There are only three AQs which are pretty much guaranteed to be lower than Harvard’s — the winners of the Atlantic-10, the Mid-American Conference, and the Metro Atlantic, because their highest-ranked teams are lower than 18th. Harvard has to hope is that a fourth team, one with a lower RPI than 0.590, wins an AQ, and, at the same time, doesn’t manage to bolster its RPI rating above Harvard’s (which could, frankly, happen).

Over the next few days, we’ll give you a sense of what is going on in the critical area of Division I when it comes to RPI ratings. We’ll focus solely on RPI because, from past history, the Division I field hockey committee adheres very closely to the RPI when it comes to choosing at-large teams. There are other criteria that are supposed to be used, such as key wins and losses throughout the season as well as how a team does in the last 10 games of the season.

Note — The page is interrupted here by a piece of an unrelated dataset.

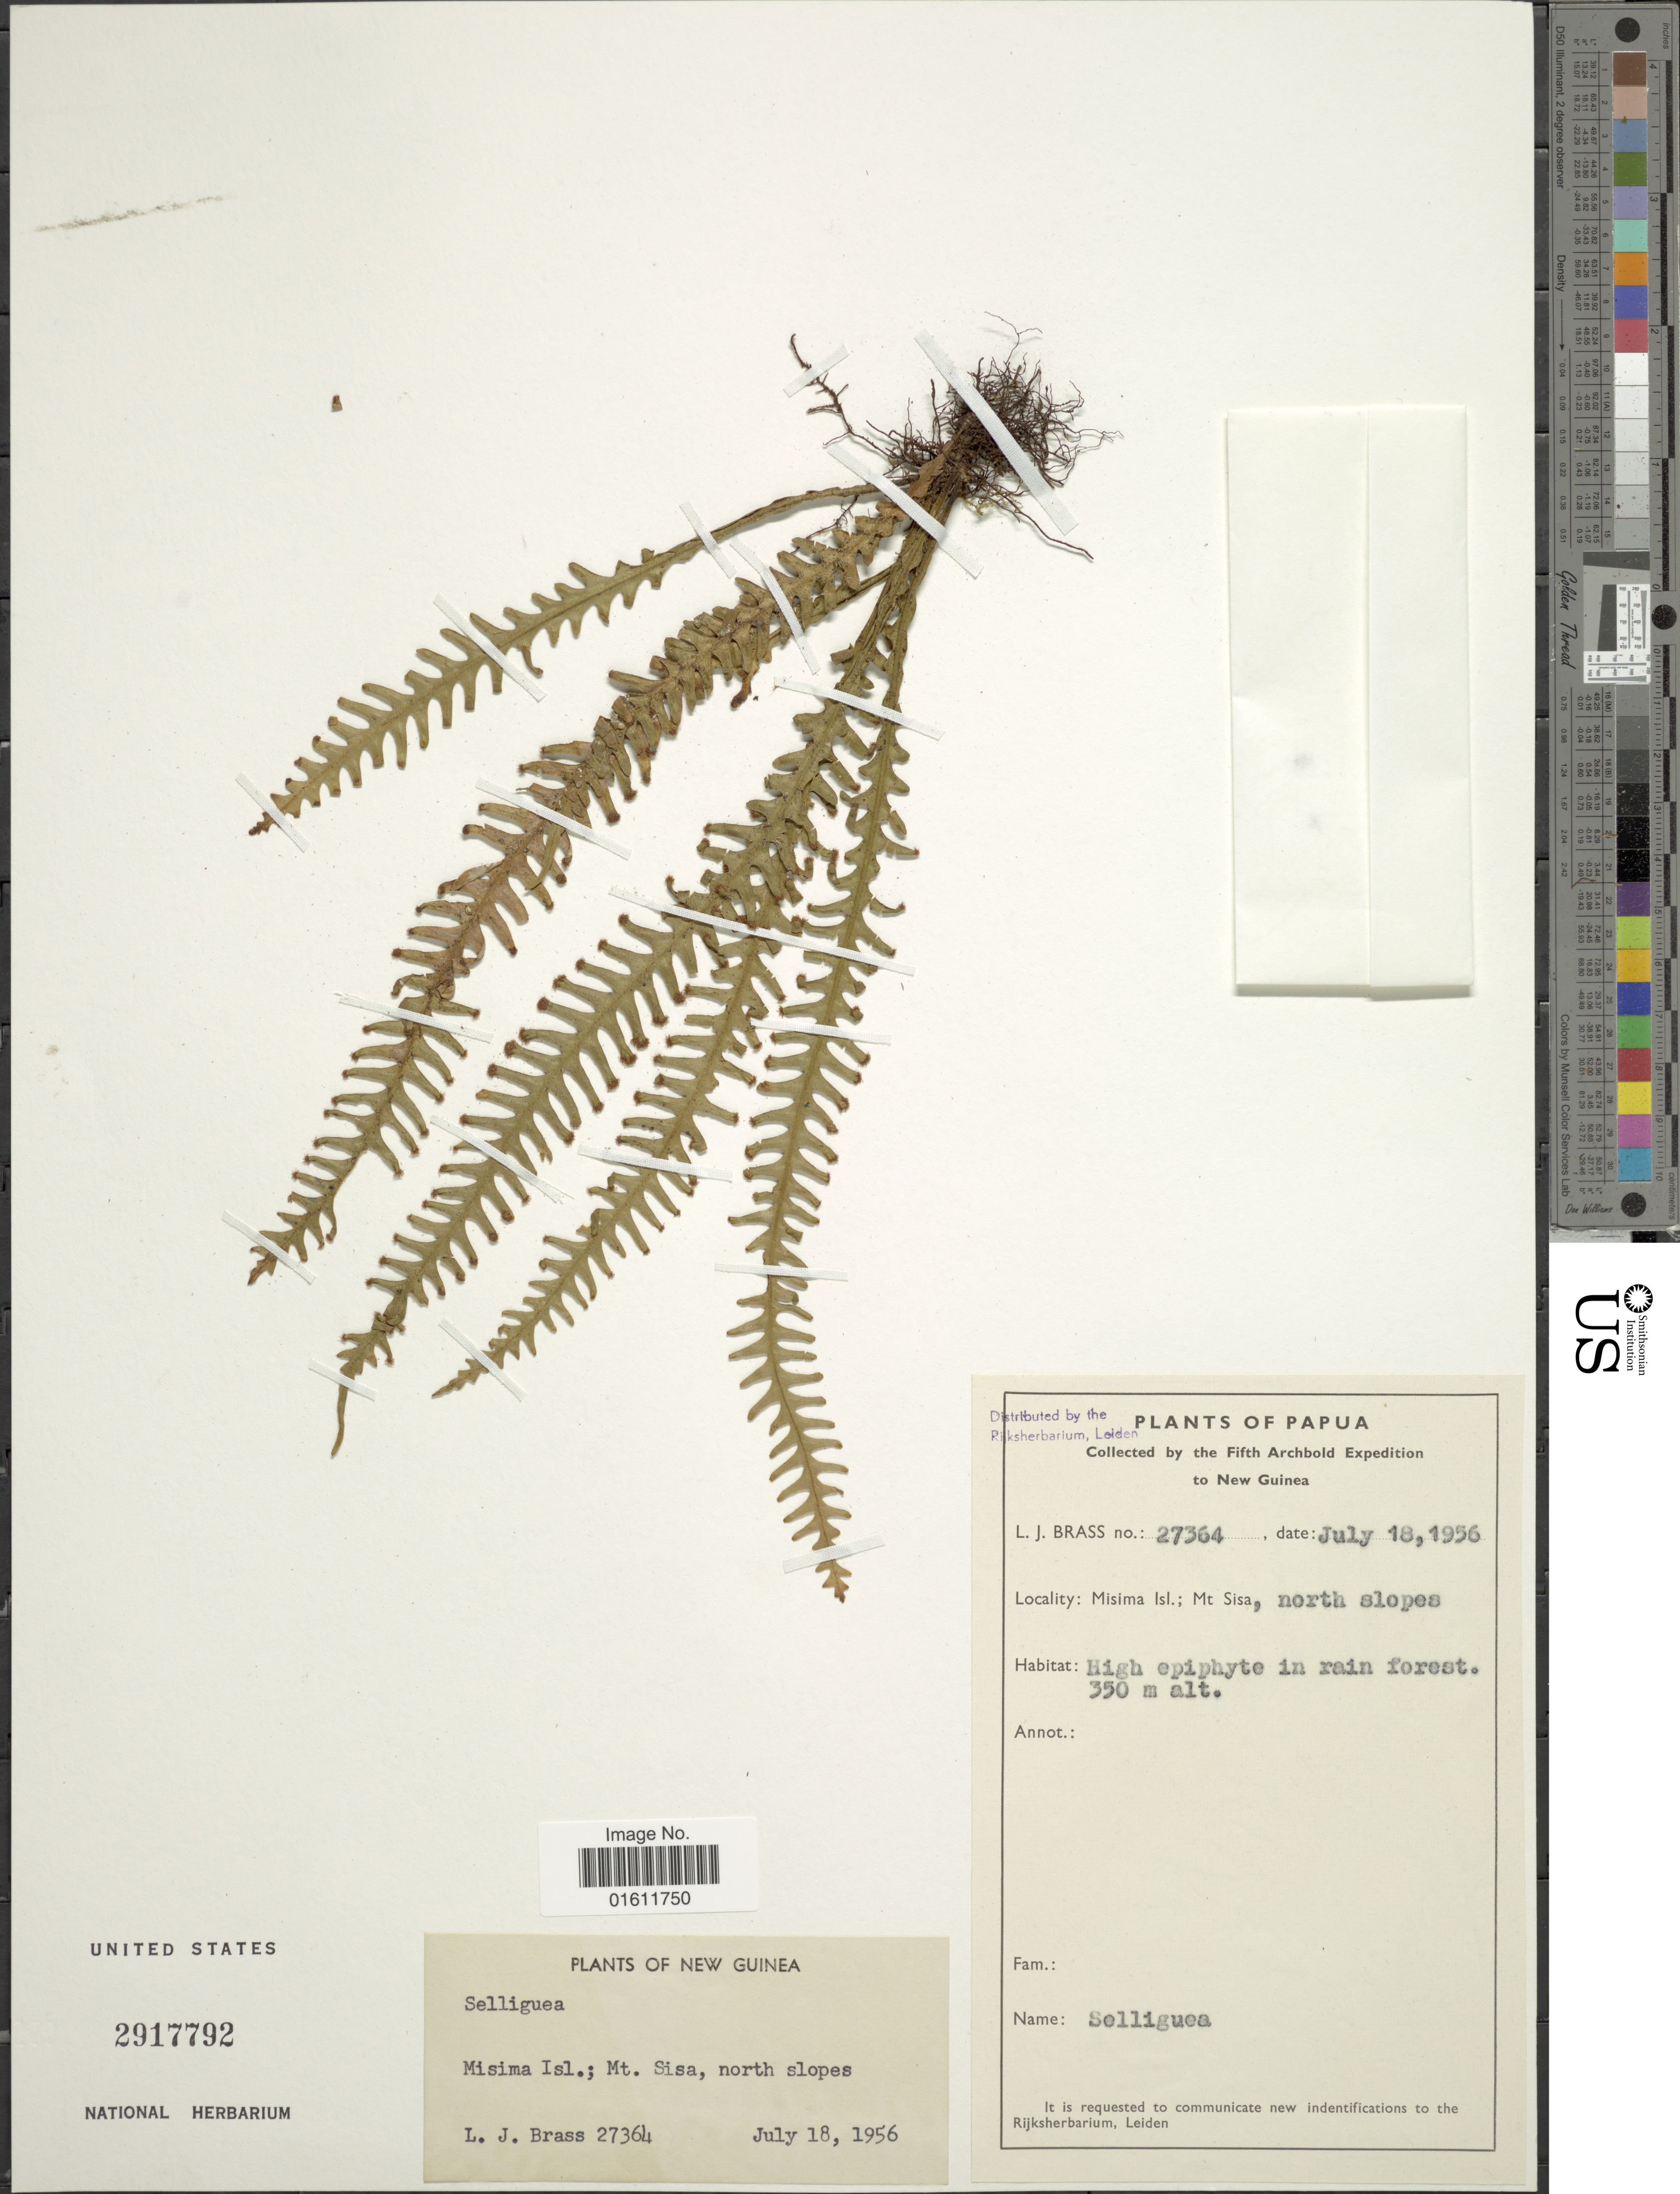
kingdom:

Here’s a chart of the “critical” area with RPI calculations as of 1 p.m. yesterday.

Team RPI
10 Boston College 0.618
11 Michigan 0.597
11 Boston University 0.597
11 Princeton 0.597
14 Stanford
0.594
15 Harvard 0.590
16 Iowa 0.581
17 Northwestern 0.576
18 Albany 0.575

Let’s point out a couple of things about this chart. Harvard is listed in green because it has qualified for the NCAA Tournament, as Ivy League champions.

Note also the three-way tie for 11th place between the Big Ten’s Michigan, the Patriot League’s Boston University, and the Ivy League’s Princeton. Princeton has only one chance to improve its RPI, and would need to beat Penn this weekend to have any hope of making it as an at-large team. Michigan is likely in the NCAA Tournament with a win over Michigan State tomorrow. Boston University, I think, needs to win the Patriot League outright to make the tournament. I believe the Terriers’ chances are on a knife edge.